至此,我的辩护手记应该也告一尾声了。但我还想发自肺腑地说一些话,因为本案引发的思考是沉重的。“法不应向不法让步”不应是一句口号,而应该是一种法治的理念和信仰,并体现在司法实践中。这几年最高人民检察院和最高人民法院都在解绑原先对于正当防卫过于严苛的限制,通过各种典型案例激活“第二十条”。大家可以对比一下,昆山反杀案中,于海明在对方已经回头往停车的地方走,然后杀了对方不也是被定正当防卫,还被最高人民检察院作为正面典型全国通报吗?怎么对邢志强遭受持续的不法侵害时的正当防卫如此苛刻?辩护人认为,本案就是一起典型的正当防卫案,符合法律规定的正当防卫情形,应作为“法不应向不法让步”的正面典型予以宣扬,而不应成为“让英雄流血又流泪”的反面教材。
记得庭审最后,公诉人最后讲了本案的警示意义,讲到什么公权力的滥用,我觉得恰恰是现在的追诉,是一种公权力的滥用。其实,本案是在这几年扫黑除恶的大背景下,结合政法队伍教育整顿,因为有人恶意举报,然后才有办案机关和某些办案人员在举报罪名查无事实的情形下把他二十年前的案件人为拔高,把正当防卫变成故意杀人罪,杀良冒功。对于一位一直以来勇敢而清廉的人民警察,这何尝不是一种滥权和抱复?
我在对邢志强发问的时候,曾经问过他一个问题。我说如果当时你遭遇的是任永利,就是那个逃犯,他身上带着凶器,你是不是也会去抓捕?邢志强斩钉截铁地回答,“会!因为我是一个人民警察”。我听了这句话很感动。在危险的情况下,他考虑的不是自身安危,他考虑的不是孟永清还是任永利,考虑的不是对方有没有带致命武器,而是出于人民警察的职责和责任感,他可以冒着生命危险去抓捕。他还说如果说我们人民警察遇到这种情况都逃跑的话,那怎么办?谁来执行人民警察的这种职责,谁来保护我们的人民群众的生命财产安全?如果自己生命有危险时都不能维护自身安全,那我们中国的几百万的警察应该怎么办?他发出了一个灵魂拷问,如果警察在被冲撞、捅刺以及再次遭遇疯狂报复时,还击就会被判故意杀人的话,那以后人民警察遇到这种情况是不是应该先选择逃跑?人民警察在跟犯罪分子斗争的过程中,被对方给扎伤了,你可能现场就英勇牺牲,如果你打赢了,那你就是故意杀人,横竖都有可能死,谁来干警察?我注意到一个现象,邢志强被以故意杀人罪判无期徒刑后,他曾经的同事和部下,很多人心寒了,据说辞职的有十三位之多。

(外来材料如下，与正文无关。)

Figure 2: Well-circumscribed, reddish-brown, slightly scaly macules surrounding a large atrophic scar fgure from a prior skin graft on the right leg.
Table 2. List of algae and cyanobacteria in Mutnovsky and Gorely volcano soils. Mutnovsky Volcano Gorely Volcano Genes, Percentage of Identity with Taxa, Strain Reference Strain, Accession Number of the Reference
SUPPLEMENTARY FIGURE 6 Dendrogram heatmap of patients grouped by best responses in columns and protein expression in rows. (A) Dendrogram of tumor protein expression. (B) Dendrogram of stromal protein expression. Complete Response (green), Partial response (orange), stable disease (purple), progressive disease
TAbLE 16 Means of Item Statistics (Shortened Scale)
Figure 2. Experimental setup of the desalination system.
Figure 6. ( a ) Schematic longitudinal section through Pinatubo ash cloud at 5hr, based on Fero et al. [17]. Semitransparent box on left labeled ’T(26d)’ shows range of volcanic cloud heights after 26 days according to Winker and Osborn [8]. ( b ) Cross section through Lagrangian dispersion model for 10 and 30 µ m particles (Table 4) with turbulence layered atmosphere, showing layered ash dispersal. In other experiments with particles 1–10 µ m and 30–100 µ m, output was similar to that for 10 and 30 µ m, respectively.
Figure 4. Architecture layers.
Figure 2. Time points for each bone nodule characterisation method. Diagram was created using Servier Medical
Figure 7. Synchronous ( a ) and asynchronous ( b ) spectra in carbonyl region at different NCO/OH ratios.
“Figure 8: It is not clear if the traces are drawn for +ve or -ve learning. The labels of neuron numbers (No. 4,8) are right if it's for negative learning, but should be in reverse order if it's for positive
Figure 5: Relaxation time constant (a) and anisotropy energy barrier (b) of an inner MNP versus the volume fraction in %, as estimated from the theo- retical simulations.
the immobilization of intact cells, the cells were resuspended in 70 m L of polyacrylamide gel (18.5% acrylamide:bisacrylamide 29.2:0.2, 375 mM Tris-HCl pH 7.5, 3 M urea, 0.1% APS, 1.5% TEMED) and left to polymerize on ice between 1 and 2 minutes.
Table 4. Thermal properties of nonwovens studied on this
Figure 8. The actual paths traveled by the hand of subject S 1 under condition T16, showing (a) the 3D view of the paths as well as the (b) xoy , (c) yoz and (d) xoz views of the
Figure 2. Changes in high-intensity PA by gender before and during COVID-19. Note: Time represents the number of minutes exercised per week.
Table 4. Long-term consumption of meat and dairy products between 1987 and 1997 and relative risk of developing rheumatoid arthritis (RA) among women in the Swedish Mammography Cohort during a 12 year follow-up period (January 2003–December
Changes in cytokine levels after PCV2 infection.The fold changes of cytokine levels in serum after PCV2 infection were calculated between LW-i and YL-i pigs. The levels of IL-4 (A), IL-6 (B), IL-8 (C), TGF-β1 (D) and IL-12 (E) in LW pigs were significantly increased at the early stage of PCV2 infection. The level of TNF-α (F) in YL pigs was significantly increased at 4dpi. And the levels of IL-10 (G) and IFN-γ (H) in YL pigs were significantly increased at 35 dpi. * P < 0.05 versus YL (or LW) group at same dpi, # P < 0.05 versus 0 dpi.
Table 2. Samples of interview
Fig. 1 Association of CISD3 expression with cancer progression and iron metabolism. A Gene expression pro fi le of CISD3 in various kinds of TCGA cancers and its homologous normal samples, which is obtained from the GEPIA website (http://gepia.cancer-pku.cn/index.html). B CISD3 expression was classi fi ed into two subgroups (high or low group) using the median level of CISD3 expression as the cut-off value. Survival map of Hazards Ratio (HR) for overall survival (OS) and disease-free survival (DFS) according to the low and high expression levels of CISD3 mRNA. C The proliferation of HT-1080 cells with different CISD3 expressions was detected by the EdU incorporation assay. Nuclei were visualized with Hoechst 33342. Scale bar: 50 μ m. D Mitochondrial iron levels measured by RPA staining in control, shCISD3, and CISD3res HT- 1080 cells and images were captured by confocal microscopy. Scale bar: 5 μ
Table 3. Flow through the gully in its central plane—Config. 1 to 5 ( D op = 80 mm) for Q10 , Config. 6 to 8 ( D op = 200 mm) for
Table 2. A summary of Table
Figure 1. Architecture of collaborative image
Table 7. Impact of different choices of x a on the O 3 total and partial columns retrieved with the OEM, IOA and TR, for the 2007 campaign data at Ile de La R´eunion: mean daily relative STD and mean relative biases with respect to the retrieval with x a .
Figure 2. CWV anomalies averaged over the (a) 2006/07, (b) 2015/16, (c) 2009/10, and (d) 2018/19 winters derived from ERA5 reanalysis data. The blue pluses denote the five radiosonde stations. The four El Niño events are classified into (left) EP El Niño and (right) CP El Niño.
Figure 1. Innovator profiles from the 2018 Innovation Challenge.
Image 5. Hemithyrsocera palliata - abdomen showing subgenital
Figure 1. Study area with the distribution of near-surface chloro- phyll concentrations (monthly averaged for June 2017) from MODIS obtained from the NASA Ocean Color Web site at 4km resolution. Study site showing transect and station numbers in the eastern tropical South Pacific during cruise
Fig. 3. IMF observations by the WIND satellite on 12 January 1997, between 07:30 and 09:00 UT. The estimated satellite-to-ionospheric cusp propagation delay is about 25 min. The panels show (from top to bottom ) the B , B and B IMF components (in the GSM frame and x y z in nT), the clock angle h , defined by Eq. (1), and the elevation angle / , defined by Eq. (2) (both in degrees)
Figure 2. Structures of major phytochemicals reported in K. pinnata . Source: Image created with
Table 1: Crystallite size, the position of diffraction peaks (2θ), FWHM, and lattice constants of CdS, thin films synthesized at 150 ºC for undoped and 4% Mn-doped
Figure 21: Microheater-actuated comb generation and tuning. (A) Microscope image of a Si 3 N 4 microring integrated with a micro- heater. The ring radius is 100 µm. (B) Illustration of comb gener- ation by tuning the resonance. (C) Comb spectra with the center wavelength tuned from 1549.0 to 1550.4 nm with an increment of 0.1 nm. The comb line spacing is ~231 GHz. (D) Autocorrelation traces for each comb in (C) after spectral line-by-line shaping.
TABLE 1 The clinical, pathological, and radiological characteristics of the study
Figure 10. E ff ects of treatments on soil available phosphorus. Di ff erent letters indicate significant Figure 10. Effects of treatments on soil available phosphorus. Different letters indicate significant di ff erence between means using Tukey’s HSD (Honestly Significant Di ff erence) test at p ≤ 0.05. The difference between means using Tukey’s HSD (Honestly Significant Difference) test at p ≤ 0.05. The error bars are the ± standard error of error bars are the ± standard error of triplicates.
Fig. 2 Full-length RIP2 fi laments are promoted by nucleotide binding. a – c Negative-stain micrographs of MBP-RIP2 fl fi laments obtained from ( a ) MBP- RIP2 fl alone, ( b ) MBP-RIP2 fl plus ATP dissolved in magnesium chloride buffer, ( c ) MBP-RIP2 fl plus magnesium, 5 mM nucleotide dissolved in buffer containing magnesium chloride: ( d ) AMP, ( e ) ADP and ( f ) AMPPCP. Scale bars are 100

这是我们要的社会效果吗?
旁听群众看到庭上的邢志强,已经五十多岁,在过去的近三十年的时间里,他是一心扑在自己热爱的刑侦工作上,出生入死。除了办案他没有别的爱好,不抽烟不喝酒,没有应酬,他唯一喜欢的就是破案。他冒着生命危险破获了几十起大案要案,三次上了中央电视台,我们一审时出示过的邢志强的那些荣誉,公安部二等功三等功一堆,还有一箱子的荣誉证书和嘉奖证书,后来他实在不想要组织上给的荣誉,就都让给了自己的同事和部下,他真的是一个在公安系统和老百姓口中都有口皆碑的好警察。纪委监委留置他半年,没有查出来任何经济问题,卡上就几万块钱,自己和近亲属都没查出一分钱经济问题。他住在一个十几平米的小屋子里,我去看过,就一张床,没有像样的家具,业余爱好就是养信鸽,参加各种信鸽比赛拿了很多奖。一个公安局副局长,没查出他任何乱七八糟的事情,无比清廉,无比正直。但凡他有个贪污受贿,有个包二奶,有什么其他的违法违纪,都可以追究他的责任,但确实没有,然后才找到二十多年前的这个案件。这个案件是经过当年公安机关的调查,有了一个非常明确的结论的,然后通过各种虚假汇报,骗取一个核准下来。这对于冒着生命危险,立下那么多的赫赫战功的邢志强,是一个非常沉重的打击,是亲者痛仇者快的举动,也是对最高检宣扬的“法不应向不法让步”的一个讽刺。比起电影《第二十条》中虚构的情节,这才是鲜活的现实!刑事司法要弘扬什么样的一种价值观?庭审时来的那么多的旁听的群众,还有全国各地赶来旁听的记者和网友,我相信大家心里面都有一杆秤,对于这个事情都会有一个评价。这个社会,需要一种什么样的价值观?是让我们的人民警察流血又流泪,还是真正的“法不应该向不法让步”呢?不要叶公好龙啊同志们。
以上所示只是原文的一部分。